ACTIVITY
Copy out every record precisely.
*** DATA EXCERPTS Section Begins ***
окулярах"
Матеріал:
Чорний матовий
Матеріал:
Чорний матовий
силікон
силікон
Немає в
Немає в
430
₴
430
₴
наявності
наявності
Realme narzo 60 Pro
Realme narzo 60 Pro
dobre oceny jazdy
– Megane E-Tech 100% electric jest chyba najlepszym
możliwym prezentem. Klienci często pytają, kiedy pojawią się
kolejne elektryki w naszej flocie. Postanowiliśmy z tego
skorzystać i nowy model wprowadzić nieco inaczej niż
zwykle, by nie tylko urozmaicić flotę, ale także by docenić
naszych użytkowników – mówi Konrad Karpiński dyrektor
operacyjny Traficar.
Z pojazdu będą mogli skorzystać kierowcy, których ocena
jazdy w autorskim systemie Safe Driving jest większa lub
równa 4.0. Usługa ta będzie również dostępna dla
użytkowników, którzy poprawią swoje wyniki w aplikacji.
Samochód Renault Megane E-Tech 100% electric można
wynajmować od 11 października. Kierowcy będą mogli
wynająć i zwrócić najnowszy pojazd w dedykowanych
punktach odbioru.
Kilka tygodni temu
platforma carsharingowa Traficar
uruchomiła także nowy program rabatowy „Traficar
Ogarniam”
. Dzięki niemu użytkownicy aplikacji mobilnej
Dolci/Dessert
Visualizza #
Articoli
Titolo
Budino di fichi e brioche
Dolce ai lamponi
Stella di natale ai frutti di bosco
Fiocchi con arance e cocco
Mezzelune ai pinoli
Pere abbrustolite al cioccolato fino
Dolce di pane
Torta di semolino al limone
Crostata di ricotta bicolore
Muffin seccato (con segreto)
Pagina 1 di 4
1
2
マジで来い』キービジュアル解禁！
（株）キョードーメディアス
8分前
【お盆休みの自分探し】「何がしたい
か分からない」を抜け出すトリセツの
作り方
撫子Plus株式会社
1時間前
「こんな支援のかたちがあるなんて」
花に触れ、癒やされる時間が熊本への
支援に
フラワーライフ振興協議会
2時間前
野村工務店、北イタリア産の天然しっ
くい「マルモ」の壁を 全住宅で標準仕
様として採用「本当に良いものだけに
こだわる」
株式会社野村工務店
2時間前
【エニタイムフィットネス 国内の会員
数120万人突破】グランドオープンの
*** DATA EXCERPTS Section Ends ***
EXERCISE OUTPUT
окулярах"
Матеріал:
Чорний матовий
Матеріал:
Чорний матовий
силікон
силікон
Немає в
Немає в
430
₴
430
₴
наявності
наявності
Realme narzo 60 Pro
Realme narzo 60 Pro
dobre oceny jazdy
– Megane E-Tech 100% electric jest chyba najlepszym
możliwym prezentem. Klienci często pytają, kiedy pojawią się
kolejne elektryki w naszej flocie. Postanowiliśmy z tego
skorzystać i nowy model wprowadzić nieco inaczej niż
zwykle, by nie tylko urozmaicić flotę, ale także by docenić
naszych użytkowników – mówi Konrad Karpiński dyrektor
operacyjny Traficar.
Z pojazdu będą mogli skorzystać kierowcy, których ocena
jazdy w autorskim systemie Safe Driving jest większa lub
równa 4.0. Usługa ta będzie również dostępna dla
użytkowników, którzy poprawią swoje wyniki w aplikacji.
Samochód Renault Megane E-Tech 100% electric można
wynajmować od 11 października. Kierowcy będą mogli
wynająć i zwrócić najnowszy pojazd w dedykowanych
punktach odbioru.
Kilka tygodni temu
platforma carsharingowa Traficar
uruchomiła także nowy program rabatowy „Traficar
Ogarniam”
. Dzięki niemu użytkownicy aplikacji mobilnej
Dolci/Dessert
Visualizza #
Articoli
Titolo
Budino di fichi e brioche
Dolce ai lamponi
Stella di natale ai frutti di bosco
Fiocchi con arance e cocco
Mezzelune ai pinoli
Pere abbrustolite al cioccolato fino
Dolce di pane
Torta di semolino al limone
Crostata di ricotta bicolore
Muffin seccato (con segreto)
Pagina 1 di 4
1
2
マジで来い』キービジュアル解禁！
（株）キョードーメディアス
8分前
【お盆休みの自分探し】「何がしたい
か分からない」を抜け出すトリセツの
作り方
撫子Plus株式会社
1時間前
「こんな支援のかたちがあるなんて」
花に触れ、癒やされる時間が熊本への
支援に
フラワーライフ振興協議会
2時間前
野村工務店、北イタリア産の天然しっ
くい「マルモ」の壁を 全住宅で標準仕
様として採用「本当に良いものだけに
こだわる」
株式会社野村工務店
2時間前
【エニタイムフィットネス 国内の会員
数120万人突破】グランドオープンの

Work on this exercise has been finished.